Ce fut dans l’un de ses refuges qu’il fut découvert le 12 février 1942, caché dans un placard, par une patrouille britannique que commandait un certain capitaine Morton. Ce Morton avait été accusé de tortures par les sternistes, et Stern lui-même avait tenté de l’attirer dans un piège en l’informant par une lettre anonyme qu’un appartement de Tel-Aviv était un repaire de clandestins. Morton se méfia. Il dépêcha sur place deux policiers juifs qui, en tentant de forcer la porte, furent tués par l’explosion d’une machine infernale. Ces deux morts juifs ne firent que renforcer l’hostilité dont les sternistes étaient l’objet.
Pour Stern lui-même, aussitôt pris, son sort fut réglé. Les policiers lui passèrent les menottes et ordonnèrent à la propriétaire de l’appartement de descendre dans la rue où déjà la foule était amassée. Puis on entendit trois coups de feu. Un instant plus tard, quelque chose qui était roulé dans une couverture tachée de sang roula devant le perron de la maison projeté à coups de pieds par les policiers : le corps de Stern. Selon le communiqué officiel, celui-ci avait été abattu alors qu’il tentait de s’enfuir. Nous ne sommes pas obligés d’accorder à cette version un crédit excessif.

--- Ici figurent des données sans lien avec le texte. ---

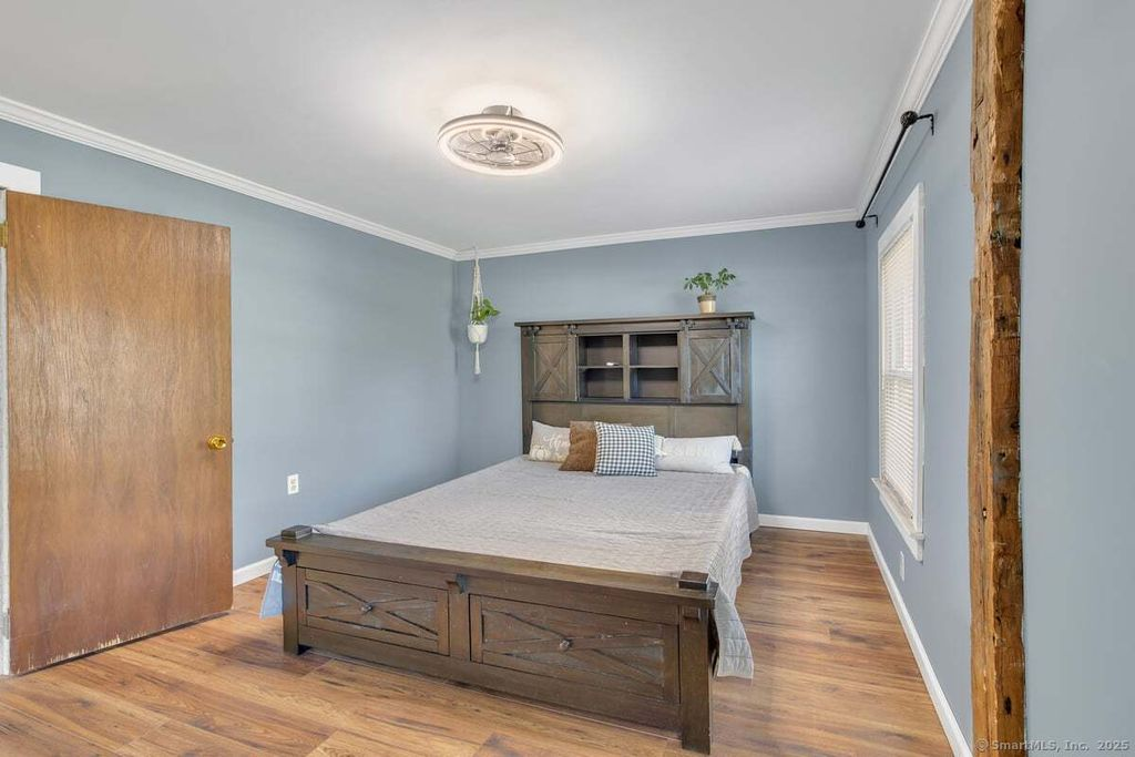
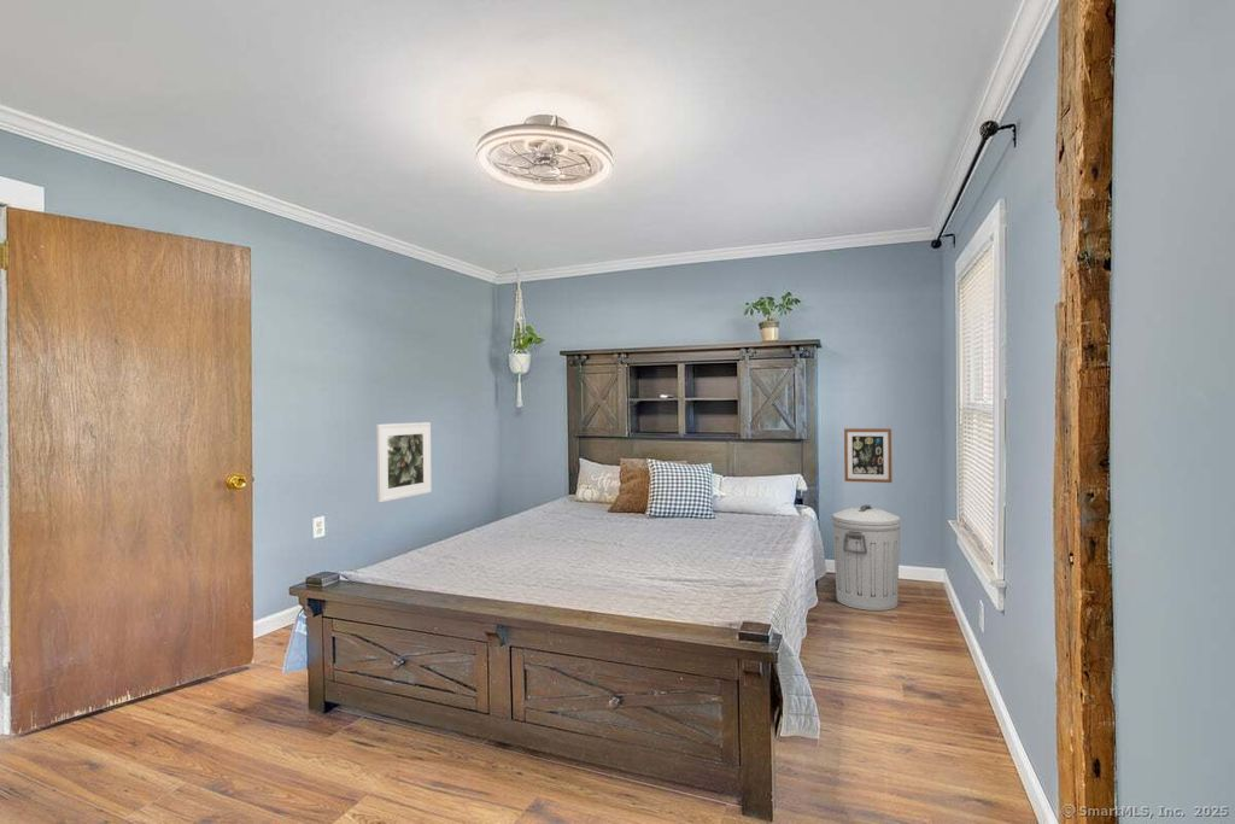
+ wall art [843,427,892,484]
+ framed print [375,421,433,503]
+ trash can [831,504,902,612]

Cette mort parut porter le coup de grâce aux sternistes. Leur nombre n’excéda pas, un moment, vingt-cinq hommes. Le naufrage du Struma survint pour relancer le mouvement. C’était un vieux cargo, tout délabré, prêt à couler bas sous le poids d’environ huit cents Juifs roumains, entassés à bord dans les pires conditions et qui, par miracle, avait pu atteindre Istanbul le 26 décembre 1941. Ces réfugiés restèrent là pendant huit semaines, huit semaines au cours desquelles l’Agence Juive s’efforça d’obtenir leur entrée en Palestine. Le gouverneur Mac Michaël resta inflexible. Ce que voyant, les Turcs renvoyèrent le Struma et sa cargaison de désespérés en haute mer, où il se désintégra le 24 février 1942. 746 personnes furent noyées. Il y eut un survivant.

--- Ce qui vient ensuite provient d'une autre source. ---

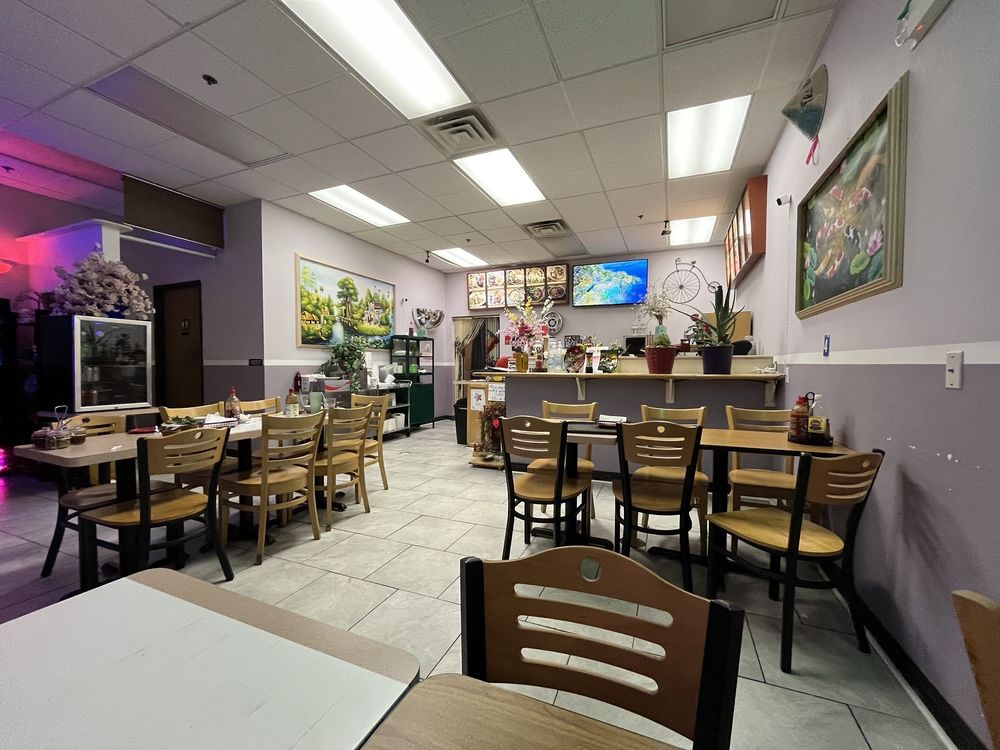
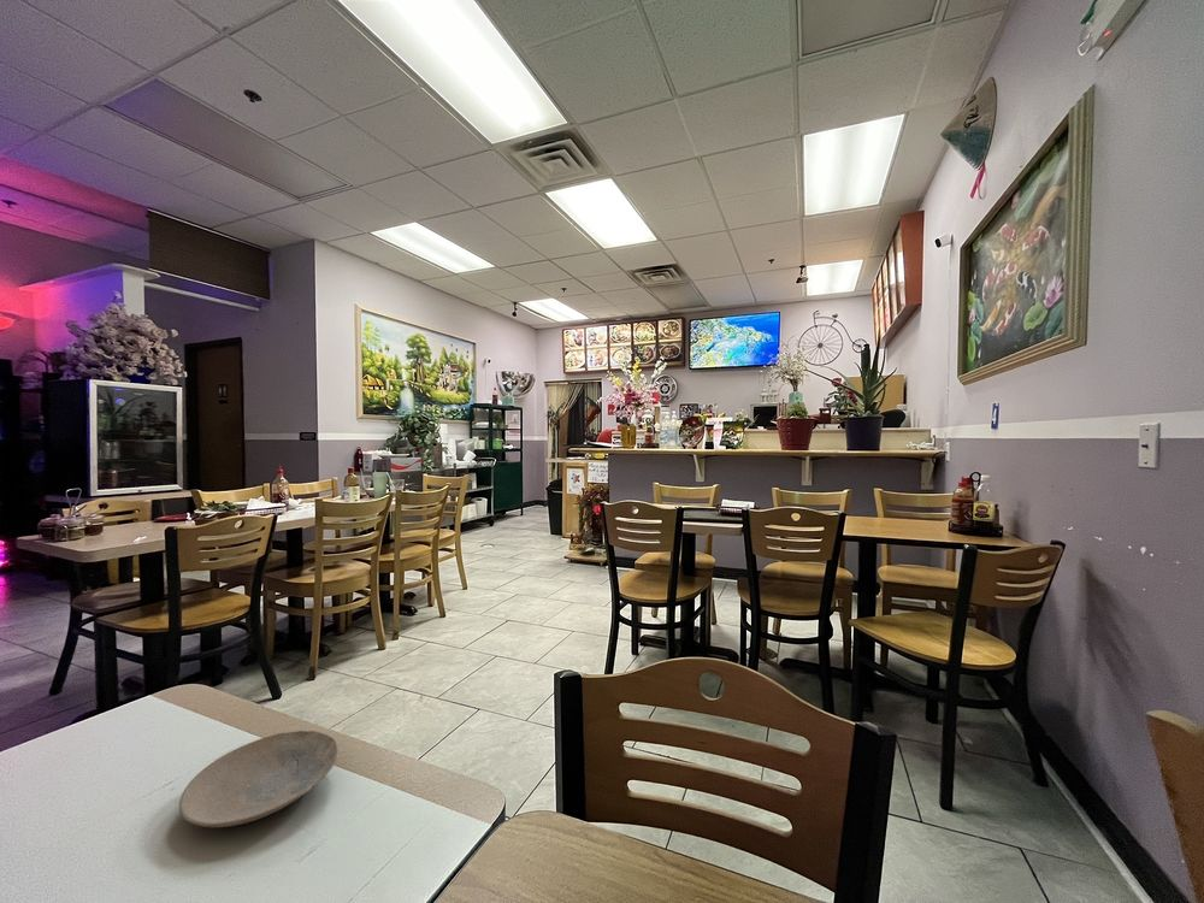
+ plate [178,730,340,828]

Un mois plus tard, dans les principales villes de Palestine, des jeunes gens placardèrent sur les murs la photographie de Sir Michaël avec cette mention : Recherché pour meurtre. Et le Groupe Stern recommença à recruter.
Trois hommes en avaient pris la tête : Yizernitsky, un solide gaillard originaire de Pologne, qui circulait habillé en rabbin, le frêle Israël Sheib, né en Pologne également et spécialiste de la Bible, et Friedman-Yellin, alors détenu dans un camp par les Anglais, ce qui ne l’empêchait pas de correspondre avec ses partisans. A eux trois, ils allaient former le Comité Central du Groupe Stern réorganisé qui prendrait le nom de Combattants pour la Liberté d’Israël.
Le Groupe Stern est un exemple remarquable des précautions infinies et de la stricte discipline qui s’imposent à un groupuscule secret environné d’ennemis, opérant dans un milieu hostile, s’il veut garder des chances de survivre. L’Irgoun était une organisation de type militaire, formée d’escouades et de détachements, donc de groupes relativement nombreux. Le Groupe Stern, au contraire, se fractionna en cellules de trois membres, soigneusement cloisonnées, afin de mieux dépister les recherches policières. Un de ses militants, Avigad, se mit à rédiger de courtes brochures « pratiques » intitulées Règles pour ceux gui doivent se cacher, ou Comment entrer dans un endroit et en sortir sans attirer l’attention…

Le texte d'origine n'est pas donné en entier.